Le parole non bastano più, bisogna mettere sul piatto tutta la nostra
esperienza personale, il nostro vissuto e la nostra storia, senza cercare il successo
né temere fallimenti. Che cosa può voler dire, allora, essere testimoni che
aiutano a incontrare Gesù? Solo incontrando Gesù è possibile vedere il volto
visibile del Padre, che è il Dio invisibile. Pertanto, può diventare testimone
che aiuta ad incontrare Gesù, solo colui che si lascia incontrare da Lui,
continuando senza stancarsi a cercarlo. L’incontro con Gesù comincia sempre con
queste parole: “Che cosa cercate?” Senza questo dinamismo di ricerca e di
incontro, il testimone rischia di ridursi a un insopportabile “doganiere della fede”, come ebbe a dire
papa Francesco. Lasciarsi incontrare da Gesù e aiutare i fratelli ad incontrare
Gesù: questo è il compito del vero testimone. Ma c’è un altro aspetto che non
va dimenticato, cioè, che il testimone non è mai un “solista” malato di protagonismo o esibizionismo. Il vero testimone
si sente parte di una grande famiglia di fratelli nella fede, quelli vicini e
quelli lontani, quelli viventi in terra e quelli viventi nella patria celeste.

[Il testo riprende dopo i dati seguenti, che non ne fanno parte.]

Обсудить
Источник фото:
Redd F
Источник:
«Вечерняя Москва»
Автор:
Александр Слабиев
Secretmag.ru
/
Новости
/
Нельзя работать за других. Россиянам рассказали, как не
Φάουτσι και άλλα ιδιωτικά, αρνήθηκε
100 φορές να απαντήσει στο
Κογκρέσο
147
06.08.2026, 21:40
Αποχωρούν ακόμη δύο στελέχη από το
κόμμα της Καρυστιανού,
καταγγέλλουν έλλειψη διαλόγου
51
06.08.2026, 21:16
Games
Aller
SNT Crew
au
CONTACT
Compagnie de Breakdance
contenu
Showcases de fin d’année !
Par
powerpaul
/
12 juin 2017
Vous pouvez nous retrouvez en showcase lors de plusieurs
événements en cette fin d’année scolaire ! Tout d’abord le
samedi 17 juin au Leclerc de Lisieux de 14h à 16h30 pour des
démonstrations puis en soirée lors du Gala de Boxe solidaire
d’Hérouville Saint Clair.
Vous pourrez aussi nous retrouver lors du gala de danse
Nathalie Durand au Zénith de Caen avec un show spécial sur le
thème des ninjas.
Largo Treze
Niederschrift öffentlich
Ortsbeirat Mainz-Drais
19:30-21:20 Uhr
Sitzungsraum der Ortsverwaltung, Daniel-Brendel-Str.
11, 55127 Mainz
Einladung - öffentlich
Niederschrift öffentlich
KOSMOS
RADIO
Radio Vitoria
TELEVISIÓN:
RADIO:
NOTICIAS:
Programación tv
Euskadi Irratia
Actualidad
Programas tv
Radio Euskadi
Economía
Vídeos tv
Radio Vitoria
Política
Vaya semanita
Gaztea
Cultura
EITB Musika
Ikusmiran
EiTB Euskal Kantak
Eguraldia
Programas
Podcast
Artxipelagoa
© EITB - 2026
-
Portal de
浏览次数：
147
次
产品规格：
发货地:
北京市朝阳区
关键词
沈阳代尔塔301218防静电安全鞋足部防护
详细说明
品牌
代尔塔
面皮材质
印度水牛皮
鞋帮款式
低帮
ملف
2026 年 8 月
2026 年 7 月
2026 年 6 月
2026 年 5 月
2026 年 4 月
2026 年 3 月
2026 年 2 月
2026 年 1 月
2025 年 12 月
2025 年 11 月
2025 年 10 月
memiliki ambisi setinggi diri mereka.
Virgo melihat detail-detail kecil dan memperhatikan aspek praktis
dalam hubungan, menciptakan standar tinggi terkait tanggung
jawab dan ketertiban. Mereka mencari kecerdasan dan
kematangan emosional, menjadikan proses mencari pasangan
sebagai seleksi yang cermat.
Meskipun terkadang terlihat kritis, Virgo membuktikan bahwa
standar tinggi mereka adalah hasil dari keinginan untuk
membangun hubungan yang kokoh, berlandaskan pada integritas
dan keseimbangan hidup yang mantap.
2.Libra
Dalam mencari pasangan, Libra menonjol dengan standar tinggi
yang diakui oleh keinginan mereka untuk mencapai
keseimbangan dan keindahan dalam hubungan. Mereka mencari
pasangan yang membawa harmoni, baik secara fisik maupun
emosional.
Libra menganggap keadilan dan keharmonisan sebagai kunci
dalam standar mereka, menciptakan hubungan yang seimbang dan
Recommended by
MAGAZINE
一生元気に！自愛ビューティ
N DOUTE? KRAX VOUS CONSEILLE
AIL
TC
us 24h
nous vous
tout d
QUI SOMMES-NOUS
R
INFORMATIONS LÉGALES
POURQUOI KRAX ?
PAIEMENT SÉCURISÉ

Papa Francesco insiste su questo aspetto: “Ai
cristiani di tutte le comunità del mondo desidero chiedere soprattutto una
testimonianza di comunione fraterna che diventi attraente e luminosa”. E
ancora: “Ciascuna porzione del Popolo di
Dio, traducendo nella propria vita il dono di Dio secondo il proprio genio,
offre testimonianza alla fede ricevuta e la arricchisce con nuove espressioni
che sono eloquenti” (EG). E’ a questo genio creativo della testimonianza
che dobbiamo affidarci, se vogliamo realmente contrastare le nostre ritualità
stanche, accettando l’invito del Maestro a rinascere dall’alto (Gv. 3,3).